3. The very fact of the church membership of infants in the Old Testament economy is a clear indication of God's will in the regard to this matter. To say that God does not will infants to be members of His visible kingdom is a hard sell, especially considering the fact that Scripture gives us over 2,000 years of it clearly on display in the Old Testament administration of the covenant of grace.

Whatever doubts we may entertain about the status of Old Testament believers, one thing is most definitely clear: the infant children of these believers were in fact members of the church under this administration of the covenant of grace. As such they were the regular subjects of the covenant seal: circumcision.

When God called Abraham and established the covenant with him, not only did he embrace Abraham's infant seed in very clear terms, but He also appointed an ordinance by which this relation of all his children to the visible church was to be publicly ratified and sealed, and this when they were only 8 days old. This covenantal church membership of believers was a self-perpetuating scheme. Every child who was circumcised, that is who received the covenant seal impressed upon their flesh, received it from the hands of adults who had been brought into the covenant themselves when they were but 8 days old. The New Testament explicitly teaches by the inspiration of God Himself, that circumcision was “the seal of the righteousness of faith” (Romans 4:11). Those who view circumcision as being merely a pledge of possession of Canaan and the enjoyment of temporal prosperity in the Promised Land sell the covenant seal short. It was a sign and seal of God’s promise in which “all the families of the earth were to be blessed.”

Let’s step away for a moment and consider how profound the theological implications of the covenant of grace were under the Old Testament administration. One merely has to read Paul’s epistle to the Romans to see this. Paul argues conclusively in that epistle that the covenant of grace exhibited in the New Testament Christian church is exactly the same covenant of grace God established with Abraham. In Galatians, Paul goes so far as to say that if you are in Christ, regardless of your ethnic derivation, you are a child of Abraham according to the promise (Gal. 3:29). And let me hasten to remind the reader that Galatians was not written to ethnic Jews. Calling these Greek Gentiles believers “offspring of Abraham” is a monumentally significant theological statement. It goes to the very heart of how Christians should read the Old Testament. It either applies to us with equal force and relevance as it did to the Jews who lived under that administration of the covenant of grace, or it is utterly irrelevant and useless for Christians. Few, if any, Christians would ever publicly and openly espouse such a radical position. But what difference does that make if, as is typical in evangelicalism, the Old Testament is relegated to realm of legend? Even among those who swear by the plenary inspiration and inerrancy of the Bible, many can be found who absolutely ignore or neglect the Old Testament, which amounts to the same thing as rejecting its relevance.

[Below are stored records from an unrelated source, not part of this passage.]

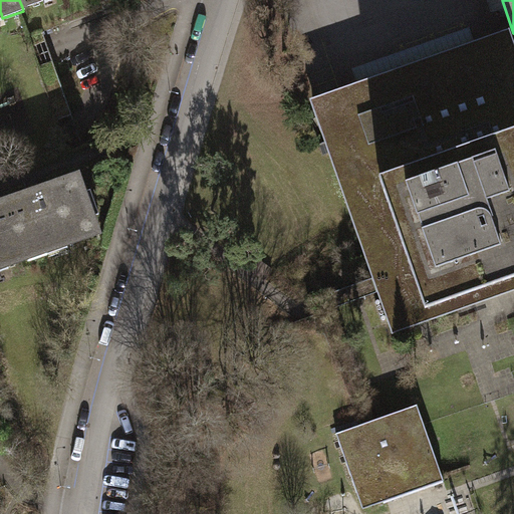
[(361,81),(475,42),(470,27),(356,67),(361,81)]
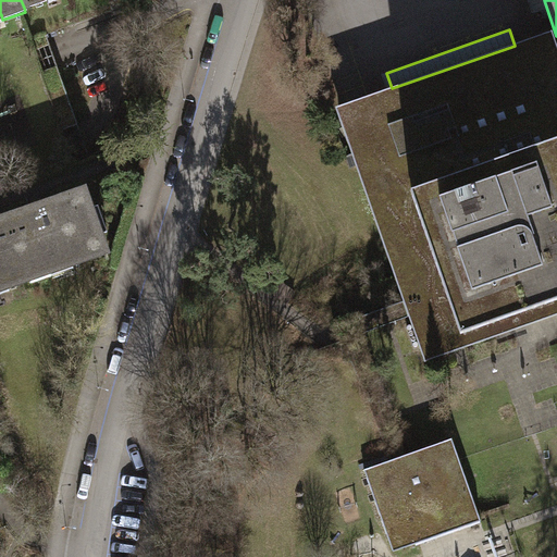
[(343,106),(336,108),(404,301),(409,317),(425,361),(556,314),(556,44),(553,32),(515,46),(392,88),(369,97),(343,106)]
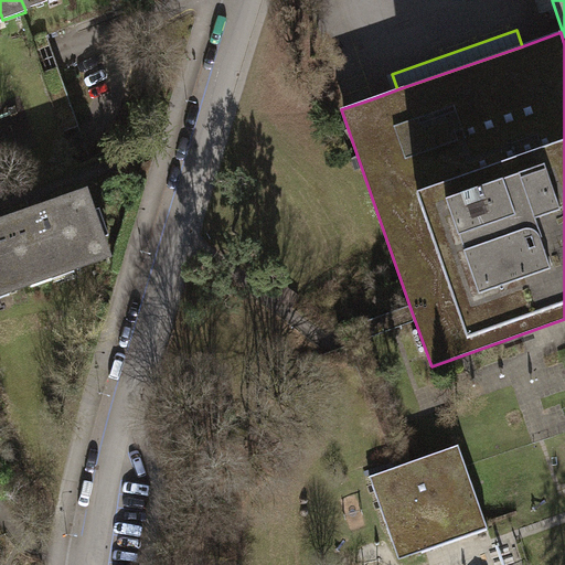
[(84,192),(7,220),(27,278),(72,263),(73,267),(106,256),(84,192)]
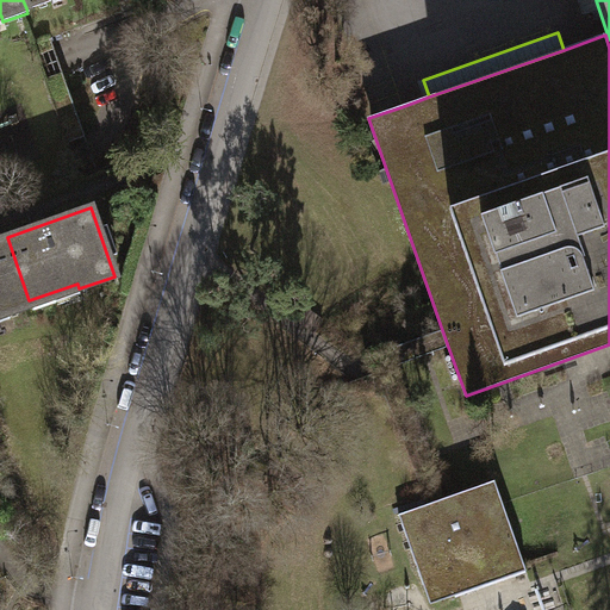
[(31,306),(29,300),(7,237),(0,238),(0,307),(5,306),(8,315),(31,306)]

Now, let’s return to what we were looking at the moment ago. God appointed a covenant seal to ratify this promise and to signify His faithfulness to it. This covenant seal was not appointed by God as some dark, esoteric, mysterious secret initiation rite by which only well-informed adult initiates, after having solemnly received the seal, could be admitted into the covenant relationship. Not on your life. God appointed this covenant sign to be administered, and it actually was administered for nearly 2000 years to infants, only 8 days old, as a sign and token of their relation to God's covenant family and as a sign of their right to the privileges of that covenant. Now we ask the burning question: If God in His infinite wisdom saw that it was right that infants should be made the subjects of the “seal of the righteousness of faith” before they were capable of exercising faith, why should a transaction the same in substance, not be right and suitable now?